Caravanas de jovens estão se alistando em estados onde geralmente os republicanos vencem, e muitos se mudaram para fazer um trabalho político a favor de Barack Obama.
Existem muitos voluntários que trabalham nessa campanha, e uma das organizações empenhadas em aumentar o número de eleitores no país é a Acorn, sigla em inglês para uma associação de organizações comunitárias para reformas agora, uma ONG que atua com bastante agressividade em atividades sociais para famílias de baixa renda, focando especialmente problemas de moradia, segurança e saúde.
A associação tem mais de 350 mil membros e atua em mais de cem cidades dos Estados Unidos, tendo atividades em outros países também, e é considerada um foco de política radical pelos republicanos, que a acusam desde de 2.000 de fraudar o alistamento de eleitores.
Até agora a Acorn conseguiu alistar cerca de 1,3 milhão de eleitores por todos os Estados Unidos, e a campanha de McCain a acusa de estar promovendo fraudes com o registro de eleitores fantasmas em diversos estados. Um dos casos de destaque foi a descoberta de um eleitor que se alistou com o nome de Mickey Mouse.

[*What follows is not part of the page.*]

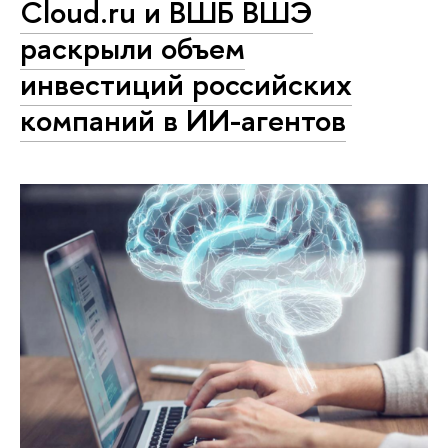
Cloud.ru и ВШБ ВШЭ
раскрыли объем
инвестиций российских
компаний в ИИ-агентов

O que está sendo apontado como prova de fraude pelos adversários é tido pela ONG como uma demonstração de que existe uma campanha difamatória em curso.
A Acorn alega que se quisesse fazer uma fraude, não colocaria em risco sua ação com um registro como esse.
Além de ser muito ligada aos democratas, a Acorn é vinculada diretamente ao candidato Barack Obama, que foi seu conselheiro em Illinois. A campanha do democrata encaminhou de seu fundo perto de US$ 800 mil para financiar seu trabalho de alistamento eleitoral, que agora está sendo questionado na Justiça pelos republicanos, e investigado pelo FBI em onze estados.
Essa é uma das últimas cartadas dos republicanos, criar um clima de denúncia que permita, caso a eleição venha a ser apertada, colocar um eventual resultado a favor de Obama sob suspeita de fraude. Mas nada indica até o momento que o resultado será apertado.